Medyada Irkçılık: Yeni Rapor Alarm Veriyor
27 Şub 2025
Alman medyası, hukuk sistemi ve danışmanlık hizmetlerinde ırkçılıkla mücadele yetersiz kalıyor! 30 yıllık veriler ne diyor?
Ulusal Ayrımcılık ve Irkçılık İzleme Merkezi (NaDiRa) tarafından yayınlanan bir rapor, Almanya’da ırkçılığın medya, hukuk ve danışmanlık alanlarında hâlâ “marjinal bir sorun” olarak ele alındığını ortaya koydu. “Tanınma ve Savunma Arasında: Medya, Hukuk ve Danışmanlıkta Irkçılığın Tematize Edilme(-me)si” başlıklı çalışma, özellikle gündelik ırkçılığın medyada yeterince yansıtılmadığına ve hukuk sistemindeki dar tanımların mağdurları korumada eksik kaldığına dikkat çekiyor.

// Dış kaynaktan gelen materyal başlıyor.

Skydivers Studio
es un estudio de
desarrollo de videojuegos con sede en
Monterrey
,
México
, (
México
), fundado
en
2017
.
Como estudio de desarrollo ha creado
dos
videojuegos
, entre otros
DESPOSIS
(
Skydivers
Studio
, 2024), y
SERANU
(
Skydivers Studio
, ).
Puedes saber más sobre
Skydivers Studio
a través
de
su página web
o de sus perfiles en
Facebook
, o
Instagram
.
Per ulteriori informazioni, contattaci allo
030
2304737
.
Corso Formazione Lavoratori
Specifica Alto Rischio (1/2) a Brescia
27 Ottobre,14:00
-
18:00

Medya Analizi: Sansasyonel Olaylar Ön Planda
Araştırma kapsamında, 1990-2021 yılları arasında Süddeutsche Zeitung, Frankfurter Allgemeine Zeitung ve taz gazetelerinde yayınlanan 42 binden fazla makale incelendi. Sonuçlar, ırkçılığın son yıllarda daha sık gündeme geldiğini ancak haberlerin büyük ölçüde Sylt’teki ırkçı saldırılar veya Grevesmühlen’deki linç girişimi gibi sansasyonel olaylarla sınırlı kaldığını gösterdi. Gündelik hayatta karşılaşılan ayrımcılık, işyeri tacizi veya mikroagresyonlar gibi yapısal ırkçılık biçimleri ise medyada daha az yer buluyor.

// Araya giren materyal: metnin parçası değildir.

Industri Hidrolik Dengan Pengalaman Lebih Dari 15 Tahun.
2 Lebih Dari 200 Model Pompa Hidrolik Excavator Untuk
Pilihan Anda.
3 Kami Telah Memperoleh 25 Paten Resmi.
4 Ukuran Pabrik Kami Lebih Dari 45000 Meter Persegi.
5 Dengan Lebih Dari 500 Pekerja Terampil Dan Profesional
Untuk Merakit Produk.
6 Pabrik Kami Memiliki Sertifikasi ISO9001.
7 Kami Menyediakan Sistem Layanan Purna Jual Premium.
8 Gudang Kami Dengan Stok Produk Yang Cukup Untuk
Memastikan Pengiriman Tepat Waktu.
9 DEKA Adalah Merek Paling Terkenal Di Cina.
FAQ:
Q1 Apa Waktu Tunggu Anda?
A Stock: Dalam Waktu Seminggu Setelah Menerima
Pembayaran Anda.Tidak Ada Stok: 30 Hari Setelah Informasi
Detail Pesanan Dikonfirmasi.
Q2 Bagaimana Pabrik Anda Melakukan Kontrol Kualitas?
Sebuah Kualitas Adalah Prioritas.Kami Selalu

Çarpıcı Veri: Irkçılıkla ilgili haberlerin yalnızca %15’i sistematik sorunlara odaklanıyor.
İnteraktif Dashboard: Araştırma bulguları, “dex.fdz.dezim-institut.de/nadira” adresinden erişilebilen bir dijital platformda detaylandırıldı.
Hukuk Sisteminde Eksiklikler: Dar Tanımlar Mağdurları Zorluyor
Rapor, Alman hukuk sisteminin ırkçılığı “şiddet ve nefret suçları” ile sınırlayan dar bir çerçevede ele aldığını vurguluyor. Örneğin, iş veya konut ayrımcılığı gibi dolaylı ırkçı uygulamalar, yargı süreçlerinde yeterince dikkate alınmıyor. Mahkeme kararlarının yalnızca %3’ü bu tür yapısal ayrımcılıkları tanıyor.
Danışmanlık Hizmetlerinde Finansal Sorunlar
Irkçılık mağdurlarına destek sağlayan danışmanlık merkezleri ise kaynak yetersizliği ile mücadele ediyor. Rapor, bu kurumların %70’inin proje bazlı fonlara bağımlı olduğunu ve personel sıkıntısı yaşadığını ortaya koydu. Sürdürülebilir çözümler için devlet desteğinin artırılması talep ediliyor.
Uzmanlar Uyarıyor: "Medyanın Sorumluluğu Büyük"
NaDiRa’nın raporunda görüşlerine yer verilen uzmanlar, değişim çağrısı yaptı:
Dr. Sünje Paasch-Colberg (NaDiRa): “Medyanın, yapısal ırkçılığı görünür kılma sorumluluğu var. Sansasyonel olayların ötesine geçerek gündelik mağduriyetlere odaklanmalıyız.”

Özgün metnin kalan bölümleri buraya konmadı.